» Assignment:
Taking the line that contains "left wrist: (759, 391)" as the first, copy each line exactly up to and including the last line below.

» The records:
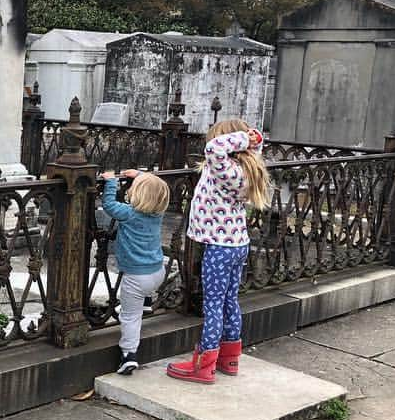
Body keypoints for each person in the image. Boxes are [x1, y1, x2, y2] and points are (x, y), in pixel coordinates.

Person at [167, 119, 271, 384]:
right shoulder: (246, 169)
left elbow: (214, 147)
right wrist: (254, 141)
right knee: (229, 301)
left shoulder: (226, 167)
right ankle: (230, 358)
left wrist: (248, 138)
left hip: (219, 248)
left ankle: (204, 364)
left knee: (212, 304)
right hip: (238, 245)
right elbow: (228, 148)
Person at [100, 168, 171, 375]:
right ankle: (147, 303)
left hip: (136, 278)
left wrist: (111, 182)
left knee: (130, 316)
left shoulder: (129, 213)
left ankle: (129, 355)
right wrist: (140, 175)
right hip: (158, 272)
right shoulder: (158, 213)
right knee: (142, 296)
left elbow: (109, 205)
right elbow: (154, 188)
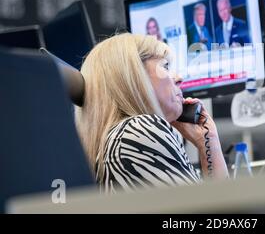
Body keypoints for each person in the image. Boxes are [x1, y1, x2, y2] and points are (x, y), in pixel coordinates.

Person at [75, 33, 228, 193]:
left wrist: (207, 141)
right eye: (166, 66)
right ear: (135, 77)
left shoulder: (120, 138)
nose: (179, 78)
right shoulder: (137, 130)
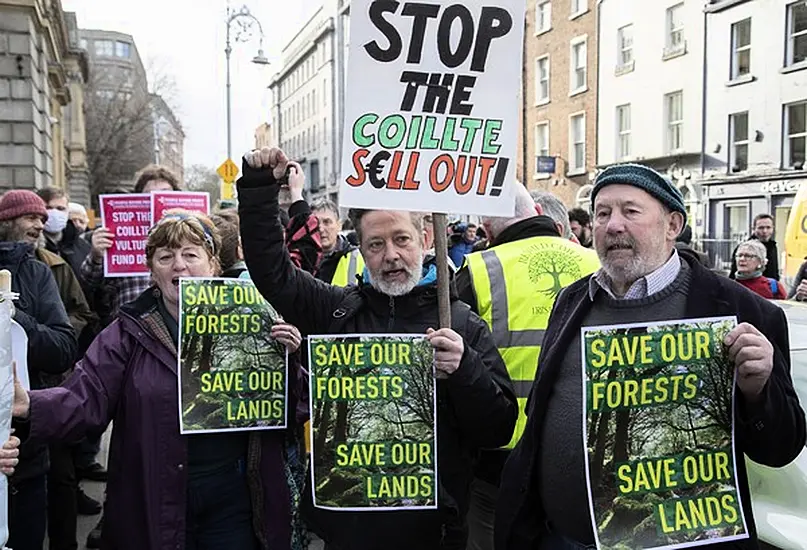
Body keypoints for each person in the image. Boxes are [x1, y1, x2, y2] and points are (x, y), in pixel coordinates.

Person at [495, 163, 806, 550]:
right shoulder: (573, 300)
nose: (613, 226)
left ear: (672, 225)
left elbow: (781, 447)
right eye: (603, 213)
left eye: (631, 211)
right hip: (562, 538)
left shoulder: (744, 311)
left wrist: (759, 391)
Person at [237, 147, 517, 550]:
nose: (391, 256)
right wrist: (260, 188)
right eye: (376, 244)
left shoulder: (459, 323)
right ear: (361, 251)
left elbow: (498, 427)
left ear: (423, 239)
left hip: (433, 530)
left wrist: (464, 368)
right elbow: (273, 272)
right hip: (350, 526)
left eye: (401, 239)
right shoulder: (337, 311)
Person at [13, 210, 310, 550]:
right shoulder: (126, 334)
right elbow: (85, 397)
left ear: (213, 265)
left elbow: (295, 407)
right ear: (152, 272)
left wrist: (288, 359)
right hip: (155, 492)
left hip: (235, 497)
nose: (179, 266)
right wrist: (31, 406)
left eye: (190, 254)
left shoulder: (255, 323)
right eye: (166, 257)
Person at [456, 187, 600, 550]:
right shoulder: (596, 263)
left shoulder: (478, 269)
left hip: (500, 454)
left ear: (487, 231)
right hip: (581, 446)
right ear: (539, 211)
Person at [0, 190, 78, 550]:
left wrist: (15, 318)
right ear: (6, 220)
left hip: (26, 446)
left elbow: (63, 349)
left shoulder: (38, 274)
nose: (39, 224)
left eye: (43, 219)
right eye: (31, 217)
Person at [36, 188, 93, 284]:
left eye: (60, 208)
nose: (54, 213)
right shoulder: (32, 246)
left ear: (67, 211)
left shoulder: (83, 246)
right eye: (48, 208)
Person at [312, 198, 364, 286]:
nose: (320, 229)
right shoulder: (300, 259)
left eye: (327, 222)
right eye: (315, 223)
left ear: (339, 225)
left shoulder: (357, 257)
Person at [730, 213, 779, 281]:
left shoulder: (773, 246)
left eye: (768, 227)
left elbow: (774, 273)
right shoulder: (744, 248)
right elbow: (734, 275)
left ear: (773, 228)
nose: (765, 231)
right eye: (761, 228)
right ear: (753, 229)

» Exercise output:
left wrist: (759, 391)
Person at [237, 147, 517, 550]:
nose: (391, 256)
right wrist: (260, 188)
right eye: (376, 244)
left shoulder: (459, 323)
right ear: (361, 251)
left elbow: (498, 427)
left ear: (423, 239)
left hip: (433, 530)
left wrist: (464, 368)
right elbow: (273, 272)
right hip: (350, 526)
left eye: (401, 239)
right shoulder: (337, 311)
Person at [13, 210, 310, 550]:
right shoulder: (126, 334)
right elbow: (85, 397)
left ear: (213, 265)
left elbow: (295, 407)
right ear: (152, 272)
left wrist: (288, 359)
right hip: (155, 492)
left hip: (235, 497)
nose: (179, 266)
right wrist: (31, 406)
left eye: (190, 254)
left shoulder: (255, 323)
right eye: (166, 257)
Person at [456, 187, 600, 550]:
right shoulder: (596, 263)
left shoulder: (478, 269)
left hip: (500, 454)
left ear: (487, 231)
right hip: (581, 446)
right ear: (539, 211)
Person at [0, 190, 78, 550]:
left wrist: (15, 318)
right ear: (6, 220)
left hip: (26, 446)
left elbow: (63, 349)
left shoulder: (38, 274)
nose: (39, 224)
left eye: (43, 219)
right eye: (31, 217)
Person at [36, 188, 93, 284]:
left eye: (60, 208)
nose: (54, 213)
right shoulder: (32, 246)
left ear: (67, 211)
left shoulder: (83, 246)
right eye: (48, 208)
Person at [312, 198, 364, 286]:
nose: (320, 229)
right shoulder: (300, 259)
left eye: (327, 222)
right eye: (315, 223)
left ear: (339, 225)
left shoulder: (357, 257)
Person at [730, 213, 779, 281]:
left shoulder: (773, 246)
left eye: (768, 227)
left elbow: (774, 273)
right shoulder: (744, 248)
right elbow: (734, 275)
left ear: (773, 228)
nose: (765, 231)
right eye: (761, 228)
right ear: (753, 229)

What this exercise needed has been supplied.